Provided text

Structured output generation and data parsing tool geared towards LLMs

Readme

StructLM

Structured output generation and data parsing tool geared towards LLMs.

StructLM is a TypeScript library that helps you define JSON schemas with a clean, functional API and generate structured output descriptions for Large Language Models (LLMs). It provides a custom object notation format that is more readable and requires less input tokens.

Why StructLM?

  • Compact schema definition: StructLM uses a proprietary object notation that is more compact and requires less input tokens than JSON schemas.

  • More expressive validation: StructLM uses serializable validation functions to validate data. These functions are then used to generate "hints" for LLMs, and to validate the output returned by LLMs.

Dataset
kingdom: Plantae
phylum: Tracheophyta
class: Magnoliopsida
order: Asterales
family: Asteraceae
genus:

Exercise directions
Do these statements agree with the StructLM readme? For each, answer yes or no and quote the words of the readme that decide it.
1. StructLM is a Python library.
2. StructLM's validation functions are used both to generate hints for LLMs and to validate what LLMs return.
3. StructLM's object notation needs more input tokens than JSON schemas.

Exercise response
1. No: "StructLM is a TypeScript library"
2. Yes: "These functions are then used to generate "hints" for LLMs, and to validate the output returned by LLMs."
3. No: "requires less input tokens than JSON schemas"